The Pacific Northwest shaped the rest. Puget Sound, Lake Washington, and the wild bounty pulled from both fed a career that began in earnest at the Rusty Pelican on Seattle's waterfront, where Chef Robert developed a deep fluency with Dungeness crab, salmon, halibut, and the shellfish culture of the region. Pike Place Market — the hundred-year handshake between fishermen, farmers, and chefs — remains the professional compass by which he still cooks.
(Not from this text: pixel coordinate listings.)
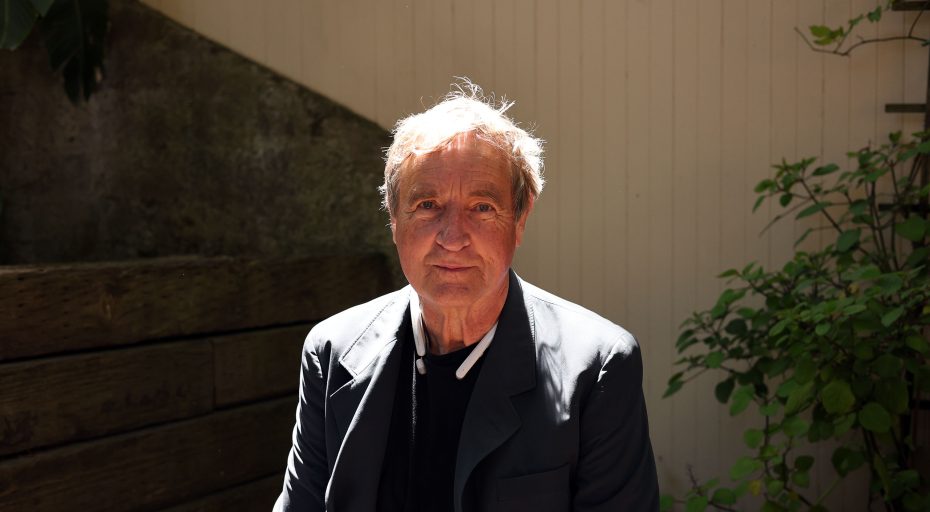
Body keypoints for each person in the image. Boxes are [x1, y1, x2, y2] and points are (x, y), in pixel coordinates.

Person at [273, 82, 659, 512]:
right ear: (393, 217)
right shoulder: (332, 351)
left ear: (521, 216)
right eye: (426, 205)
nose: (452, 237)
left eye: (481, 207)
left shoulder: (597, 366)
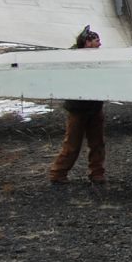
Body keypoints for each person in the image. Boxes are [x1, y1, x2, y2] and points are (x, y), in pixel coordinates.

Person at [48, 26, 107, 184]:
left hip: (94, 106)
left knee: (97, 143)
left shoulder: (96, 58)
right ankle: (58, 173)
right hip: (78, 108)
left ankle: (97, 173)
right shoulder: (72, 59)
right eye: (96, 41)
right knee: (72, 144)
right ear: (88, 42)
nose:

The Lake Chelan wine country, the market gardens of the Skagit Valley, and the craft beverage culture that gave America Starbucks in the 1970s and a generation of artisan roasters and distillers thereafter all live quietly in his palate.
From Seattle, his career moved south to Dallas, where he served as Private Chef for the Doswell Foundation. From Dallas, east to New York — as a Chef Instructor at the Zwilling Cooking Studio (Zwilling J.A. Henckels) in Pleasantville, teaching technique to serious home cooks. That work, more than any other, sharpened his ability to cook beautifully in a home kitchen rather than a brigade line.
Today, Chef Robert serves Fairfield, CT and the greater Fairfield County community — Westport, Southport, Greenwich, New Canaan, Darien, Ridgefield, Norwalk, and the coast between. His philosophy is simple and unchanging: seasonal, local, and personal. Every menu is written for one household. Every evening is built for one set of guests.